The single most important factor for treatment success is a team approach between the surgeon and the restorative dentist. As with any pre-prosthetic surgery, the treatment plan should be prosthetically driven. When possible, the placement of one or two extra traditional dental implants will improve the distribution of forces and increase the support of the final prosthesis.
In cases with limited mouth opening, a contra-angle hand piece allows for improved access for osteotomy preparation and implant placement.
References
Aparicio, C., 2011. A proposed classification for zygomatic implant patient based on the zygoma anatomy guided approach (ZAGA): a cross-sectional survey. European Journal of Oral Implantology, 4(3), 269–75.
Balshi, T.J., Wolfinger, G.J., Shuscavage, N.J. and Balshi, S.F., 2012. Zygomatic bone-to-implant contact in 77 patients with partially or completely edentulous maxillas. Journal of Oral and Maxillofacial Surgery, 70, 2065–9.

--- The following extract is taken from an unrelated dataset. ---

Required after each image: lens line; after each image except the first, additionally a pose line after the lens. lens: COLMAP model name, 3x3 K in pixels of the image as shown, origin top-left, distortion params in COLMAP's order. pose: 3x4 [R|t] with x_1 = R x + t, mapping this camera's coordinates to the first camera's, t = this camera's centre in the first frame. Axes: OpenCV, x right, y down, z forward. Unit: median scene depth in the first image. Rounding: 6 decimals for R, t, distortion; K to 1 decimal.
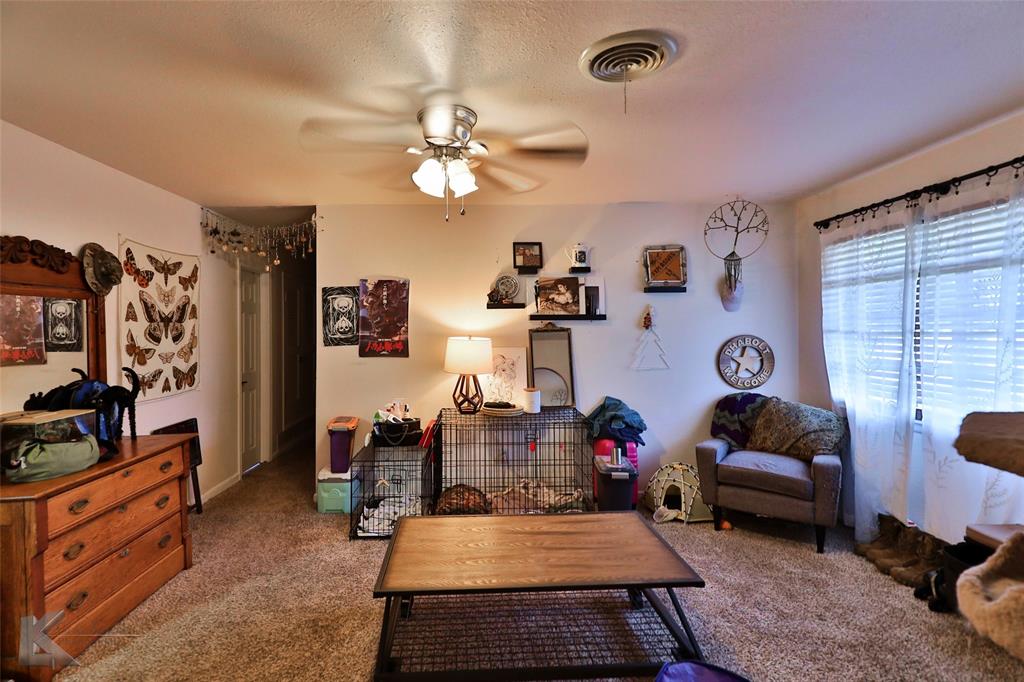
lens RADIAL K [[487.2, 0, 506.9], [0, 487.2, 336.5], [0, 0, 1]] dist [0.024115, -0.011075]
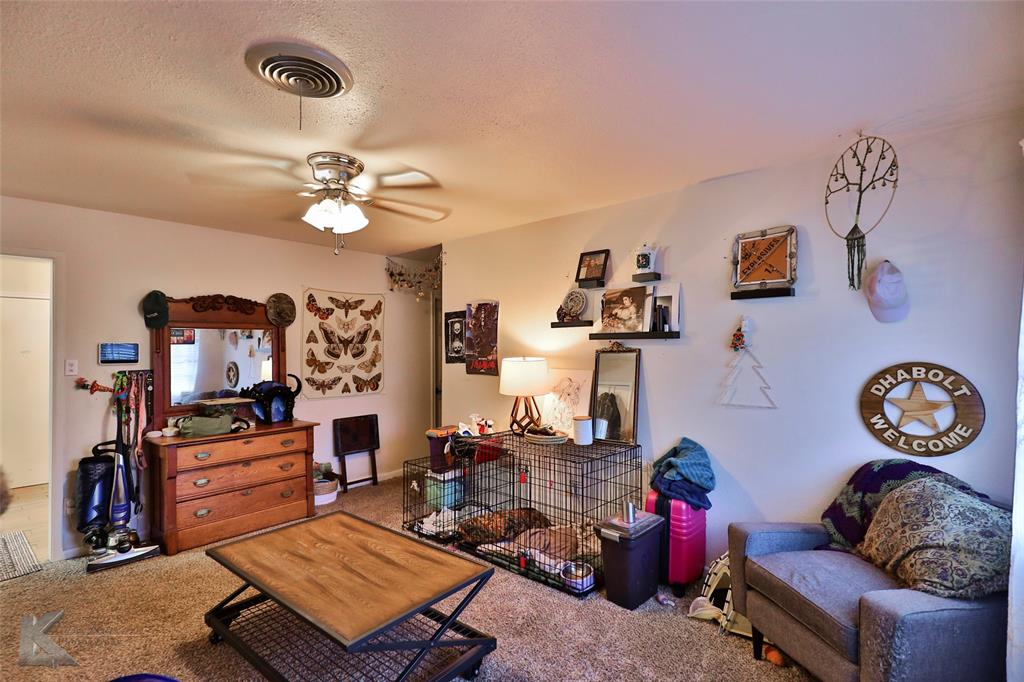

Brånemark, P-I., Gröndahl, K., Ohrnell, L-O., Nilsson, P., Petruson, B., Svensson, B., Engstrand, P. and Nannmark, U., 2004. Zygoma fixture in the management of advanced atrophy of the maxilla: technique and long-term results. Scandinavian Journal of Plastic and Reconstructive Surgery and Hand Surgery, 38, 70–85.
Davó, R., Malevez, C., López-Orellana, C., Pastor-Beviá, F. and Rojas, J., 2008. Sinus reactions to immediately loaded zygoma implants: a clinical and radiological study. European Journal of Oral Implantology, 1(1), 53–60.
Vega, L., Gielincki, W. and Fernandes, R., 2013. Zygoma implant reconstruction of acquired and maxillary bony defects. Oral and Maxillofacial Surgery Clinics of North America, 25, 223–39.